DNA exists within our cells as chromosomes. Chromosomes are single moelcules which contain regions that carry the information to produce or "encode" proteins or RNA molecules. These regions are called genes and they are the most basic functional genetic units in our chromosomes. We have approximately 35 000 genes some of which are expressed contiuously ("house-keeping genes"), some only when the cell is undergoing certain processes or only in cells that have matured in a particular way, and some are expressed in response to an environmental stimulus. The transcription start site defines a gene. Sequences "before" or 5' to the start site are called upstream, and those after or 3' are called downstream. Pseudogenes or remnants of duplicated genes that, due to mutation, no longer function are sometimes found in humans.

When consisdering all of our DNA, including the genes and many other sequences which do not encode proteins, we are talking about our genome. This name also applies to viruses - although a viral genome has much less DNA (or RNA) than a human genome.

A cistron is the smallest unit of DNA that can encode a protein. A cistron does not include any regulatory or non-coding sequences.

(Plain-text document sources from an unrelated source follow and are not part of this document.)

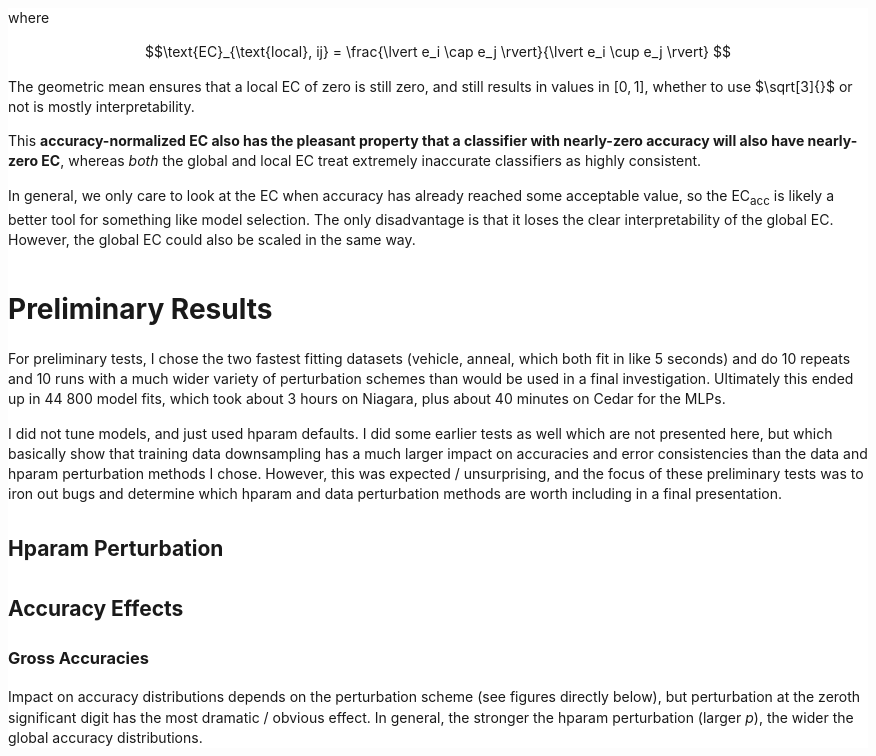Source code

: where

$$\text{EC}_{\text{local}, ij} =  \frac{\lvert e_i \cap e_j \rvert}{\lvert e_i \cup e_j \rvert} $$

The geometric mean ensures that a local EC of zero is still zero, and still results in values in
$[0, 1]$, whether to use $\sqrt[3]{}$ or not is mostly interpretability.

This **accuracy-normalized EC also has the pleasant property that a classifier
with nearly-zero accuracy will also have nearly-zero EC**, whereas _both_ the global
and local EC treat extremely inaccurate classifiers as highly consistent.

In general, we only care to look at the EC when accuracy has already reached
some acceptable value, so the $\text{EC}_\text{acc}$ is likely a better tool
for something like model selection. The only disadvantage is that it loses the
clear interpretability of the global EC. However, the global EC could also be
scaled in the same way.

# Preliminary Results


For preliminary tests, I chose the two fastest fitting datasets (vehicle,
anneal, which both fit in like 5 seconds) and do 10 repeats and 10 runs with a
much wider variety of perturbation schemes than would be used in a final
investigation. Ultimately this ended up in 44 800 model fits, which took about
3 hours on Niagara, plus about 40 minutes on Cedar for the MLPs.

I did not tune models, and just used hparam defaults.
I did some earlier tests as well which are not presented here, but
which basically show that training data downsampling has a much larger impact
on accuracies and error consistencies than the data and hparam perturbation
methods I chose. However, this was expected / unsurprising, and the focus of
these preliminary tests was to iron out bugs and determine which hparam and
data perturbation methods are worth including in a final presentation.


## Hparam Perturbation

## Accuracy Effects

### Gross Accuracies

Impact on accuracy distributions depends on the perturbation scheme (see
figures directly below), but perturbation at the zeroth significant digit has
the most dramatic / obvious effect. In general, the stronger the hparam perturbation
(larger $p$), the wider the global accuracy distributions.
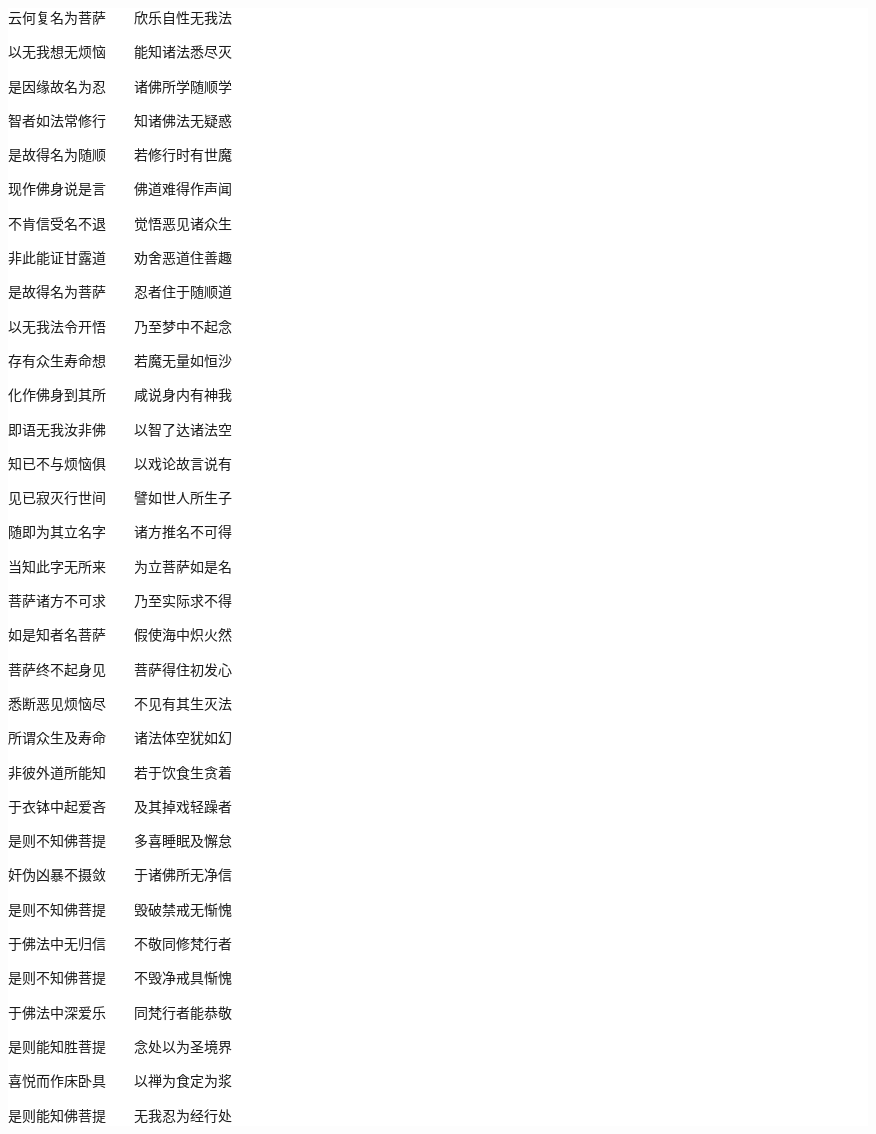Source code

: 云何复名为菩萨　　欣乐自性无我法  

以无我想无烦恼　　能知诸法悉尽灭  

是因缘故名为忍　　诸佛所学随顺学  

智者如法常修行　　知诸佛法无疑惑  

是故得名为随顺　　若修行时有世魔  

现作佛身说是言　　佛道难得作声闻  

不肯信受名不退　　觉悟恶见诸众生  

非此能证甘露道　　劝舍恶道住善趣  

是故得名为菩萨　　忍者住于随顺道  

以无我法令开悟　　乃至梦中不起念  

存有众生寿命想　　若魔无量如恒沙  

化作佛身到其所　　咸说身内有神我  

即语无我汝非佛　　以智了达诸法空  

知已不与烦恼俱　　以戏论故言说有  

见已寂灭行世间　　譬如世人所生子  

随即为其立名字　　诸方推名不可得  

当知此字无所来　　为立菩萨如是名  

菩萨诸方不可求　　乃至实际求不得  

如是知者名菩萨　　假使海中炽火然  

菩萨终不起身见　　菩萨得住初发心  

悉断恶见烦恼尽　　不见有其生灭法  

所谓众生及寿命　　诸法体空犹如幻  

非彼外道所能知　　若于饮食生贪着  

于衣钵中起爱吝　　及其掉戏轻躁者  

是则不知佛菩提　　多喜睡眠及懈怠  

奸伪凶暴不摄敛　　于诸佛所无净信  

是则不知佛菩提　　毁破禁戒无惭愧  

于佛法中无归信　　不敬同修梵行者  

是则不知佛菩提　　不毁净戒具惭愧  

于佛法中深爱乐　　同梵行者能恭敬  

是则能知胜菩提　　念处以为圣境界  

喜悦而作床卧具　　以禅为食定为浆  

是则能知佛菩提　　无我忍为经行处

Prokaryotic cells generally group their closely related genes and those genes activated or inactivated at the same time, near to each other. The genes together with their controlling elements are called operons and may be transcribed as a single mRNA which is polycistronic, or capable of encoding several proteins. Polycistronic messenger RNA (mRNA) consists of gene sequences separated by intercistonic sequences. Preceding the first gene is a leader sequence and following the last gene is a trailer sequence. The DNA between prokaryotic genes is called intergenic DNA.

Eukaryotic cells organise their genome very differnetly. DNA encoding a gene's precursor mRNA (pre-mRNA) is organised into regions called exons (EXpressed sequences) which may be spread across thousands of nucleotide base pairs (bp). The areas between exons ina gene are called introns (INtervening sequences).

Introns are not removed by luck, but with the aid of sequence specific splicing signals. Most introns start (5') with the sequence GU and end (3') with an AG which are referred to as the splice donor and splice acceptor sites. Another important sequence is the branch site located 20-50 base pairs upstream (5') of the splice acceptor site and containing a conserved A.

Five small nuclear RNA molecules (snRNA) and their proteins form a complex called the spliceosome. When snRNA is associated with proteins they are known as small nuclear ribonucleoproteins (snRNP; "snurps"). The five snRNPs which form the spliceosome are called U1, U2, U4, U5 and U6. The splice donr site is attched to the branch site to form a lasso or "lariat". Through an enzymatic process the intron is then removed and the exons joined together.

As with many things in biology, there is more than one way for introns to be spliced. Another form of intron removal involving a spliceosome is called alternative splicing and is shown below. This relies upon alternative splice sites wihtin exons. This process can produce more than one protein due to different ways of splicing the same mRNA. Interestingly, eukaryotes carry a lot of DNA that does not appear to encode any protein. This is often called junk DNA.

But intron removal can occur in the absence of a spliceosome, or in fact, any protein-based enzyme at all. These introns are removed by self-splicing and rely upon the action of catalytic RNA molecules called ribozymes. Self-splicing introns are divided into two groups based on the way the chemoistry behind the splicing. Group I introns are found in protozoa, fungal mitochondria, bacteriophage T4 and bacteria. Group II introns exist in mitochondrial and chloroplast genes (plastids).

The region of mRNA that encodes the protein is called the coding sequence (cds) and is a duplicate of the exon region of the DNA since the introns are removed from the mRNA. Human genes are usually monocistronic meaning that each protein is translated from a single mRNA.

Regulatory sequences on the DNA called enhancers, permit the binding of proteins that control gene expression. Enhancer sequences may be kilobase pairs away from the exons.